For solving this question (y=t^2sin^-1t) can we use integration
no question was asked; all we were given was a function.
I apologize for the confusion. If we are only given the function y = t^2 sin^-1t, then we cannot use integration to "solve" the question because there is no question asked. However, we can still analyze the function and its properties.
First, note that the function is defined for -1 ≤ t ≤ 1, because the inverse sine of t is only defined for -1 ≤ t ≤ 1. The function is therefore restricted to this domain.
The function is also even, because the sine function is odd and the square function is even:
y(-t) = (-t)^2 sin^-1(-t) = t^2 sin^-1t = y(t)
Furthermore, we can find the derivative of the function using the chain rule:
dy/dt = 2t sin^-1t + t^2 / sqrt(1-t^2)
The derivative is defined for all t in the domain and is continuous in the domain, so the function is differentiable in the domain.
Finally, we can also find the limits of the function as t approaches the endpoints of the domain:
lim t→1- y(t) = lim t→1- t^2 sin^-1t = 0
lim t→-1+ y(t) = lim t→-1+ t^2 sin^-1t = π
Therefore, the function approaches 0 as t approaches 1 from the left, and approaches π as t approaches -1 from the right.
Yes, we can use integration to solve the equation y = t^2 * sin^(-1)(t).
To do so, we start by integrating both sides of the equation. However, before we can integrate, we need to rewrite sin^(-1)(t) in terms of a more familiar trigonometric function.
The inverse sine function, sin^(-1)(t) or arcsin(t), is the function that gives us the angle whose sine is t. In other words, if sin(x) = t, then arcsin(t) = x.
Now, let's solve the equation step by step:
1. Begin by substituting u for t^2: u = t^2.
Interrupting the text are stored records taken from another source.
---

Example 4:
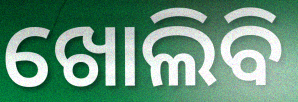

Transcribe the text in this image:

ଖୋଲିବି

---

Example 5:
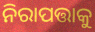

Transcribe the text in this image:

ନିରାପତ୍ତାକୁ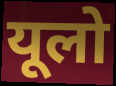
यूलोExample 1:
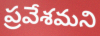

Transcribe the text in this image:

ప్రవేశమని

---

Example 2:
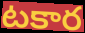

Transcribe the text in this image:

టకార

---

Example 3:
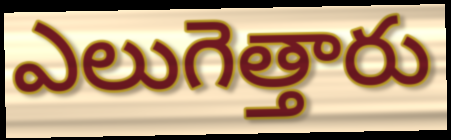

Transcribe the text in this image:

2. Now, differentiate both sides of the equation with respect to t: du/dt = 2t.
3. To solve for dt, we rearrange the equation: dt = (1/2t) du.
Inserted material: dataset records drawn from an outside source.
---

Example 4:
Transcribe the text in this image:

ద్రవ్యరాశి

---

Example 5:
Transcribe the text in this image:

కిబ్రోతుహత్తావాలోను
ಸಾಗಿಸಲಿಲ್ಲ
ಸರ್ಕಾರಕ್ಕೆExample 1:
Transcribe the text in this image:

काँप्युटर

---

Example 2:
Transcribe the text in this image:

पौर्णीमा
4. Substitute these values back into the original equation: y = u * sin^(-1)(t).
5. Multiplying both sides of the equation by dt: y * dt = u * sin^(-1)(t) * dt.
6. Substitute for dt using step 3: y * (1/2t) du = u * sin^(-1)(t) * (1/2t) du.
7. Simplify the equation: (1/2) * (y/u) * du = sin^(-1)(t) * du.
8. Now, integrate both sides of the equation:
Integrating the left side: ∫(1/2) * (y/u) du = (1/2) * y * ∫(1/u) du = (1/2) * y * ln|u| + C.
Integrating the right side: ∫sin^(-1)(t) du = u * sin^(-1)(t) - ∫u * (1/(1-t^2)) dt.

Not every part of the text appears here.